Yeah, yeah. Maximus Gluteus. It still isn't what you jokers think.
Mr Mulhearn, 40, the former curator of the city’s Roman Bath Museum, lost his temper with his successor, Graham Harris, because he believed that Mr Harris, 58, had stolen some of his replica Roman artefacts, York Crown Court was told.
He was said to have marched into the museum and aggressively brushed aside Mr Harris’s daughter before shouting: “I’m going to kill you” as he confronted her father, who was dressed as a Roman soldier.
See. It's just two museum curators who enjoy roleplaying in a 1st centure Bath House involved in a little, what would the English say?, tiff about replica Roman artefacts.
In addition to having been the museum curator for three years until he was succeeded by Mr Harris, Mr Mulhearn also ran an organisation called Lost Legion, a group of enthusiasts who re-enact battles from the Roman era.
Much of the group’s equipment had been purchased by Mr Mulhearn and was held at the museum, York Crown Court heard.
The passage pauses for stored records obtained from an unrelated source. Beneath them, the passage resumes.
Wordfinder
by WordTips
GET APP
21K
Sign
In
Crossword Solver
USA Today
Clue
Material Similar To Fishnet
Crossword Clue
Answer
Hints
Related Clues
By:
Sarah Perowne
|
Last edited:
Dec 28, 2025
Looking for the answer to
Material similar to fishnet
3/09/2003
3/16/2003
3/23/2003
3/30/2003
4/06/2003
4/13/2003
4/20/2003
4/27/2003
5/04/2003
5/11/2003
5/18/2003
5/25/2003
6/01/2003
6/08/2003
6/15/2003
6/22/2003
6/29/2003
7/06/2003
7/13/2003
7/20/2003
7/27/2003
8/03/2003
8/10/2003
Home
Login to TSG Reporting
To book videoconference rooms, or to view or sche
He believed that some of it had been stolen by Mr Harris, who runs a rival re-enactment group called the Sixth Legion, and he was detemined to reclaim his rightful property.
Really. There is nothing more competitive than the world of Roman Re-enactment. If you don't believe me, ask bbeck. I hear she hangs with these types on her weekends.
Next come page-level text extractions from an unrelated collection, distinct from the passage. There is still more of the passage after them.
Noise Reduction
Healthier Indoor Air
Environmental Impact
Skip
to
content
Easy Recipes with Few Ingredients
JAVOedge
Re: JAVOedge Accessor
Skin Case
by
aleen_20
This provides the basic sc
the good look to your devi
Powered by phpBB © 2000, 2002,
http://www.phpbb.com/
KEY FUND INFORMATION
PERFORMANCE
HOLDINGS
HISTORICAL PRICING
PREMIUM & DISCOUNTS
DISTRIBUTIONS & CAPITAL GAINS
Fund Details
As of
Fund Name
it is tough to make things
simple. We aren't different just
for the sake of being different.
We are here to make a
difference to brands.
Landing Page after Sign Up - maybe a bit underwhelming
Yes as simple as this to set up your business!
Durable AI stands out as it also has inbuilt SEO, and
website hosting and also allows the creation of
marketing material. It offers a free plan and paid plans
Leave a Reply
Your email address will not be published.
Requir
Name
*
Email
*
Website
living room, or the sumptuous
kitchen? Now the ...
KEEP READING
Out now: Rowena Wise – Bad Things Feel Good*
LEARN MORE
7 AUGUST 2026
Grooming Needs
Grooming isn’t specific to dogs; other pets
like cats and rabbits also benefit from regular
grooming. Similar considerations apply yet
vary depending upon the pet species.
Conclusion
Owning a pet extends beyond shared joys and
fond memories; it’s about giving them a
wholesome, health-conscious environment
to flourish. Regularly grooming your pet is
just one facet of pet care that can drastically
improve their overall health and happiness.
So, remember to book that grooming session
Mr Mulhearn said that he had not shouted or assaulted anyone. He had merely gone to the museum to retrieve property which belonged to him, including Roman coins, a replica tunic and the replica sword.
“I picked up the two helmets to inspect them. They weren’t mine and I noticed the sword and that was mine. I took it and left. I didn’t say I was going to kill anyone,” he said.
The jury took an hour to find Mr Mulhearn not guilty on all charges.
Yeah? Well here's one charge this jury finds you guilty of, Maximus Gluteus: foaming at the mouth caesarism.
Which, all things considered, I bet Sullivan has a much deeper appreciation for now.
UPDATE: Yes, Michael. This means I broke your picket line. I'm not in this for the money or the perks. I'm in it to entertain the people! And to be fakey internet friends with LauraW and Ace. And, most importantly, to advance my pursuit of the world's most perfect woman one post at a time! So take your Sally Field wanna be Norma Rae ass and unionize some other blog. And while you're at it, get me a juice box, juice box.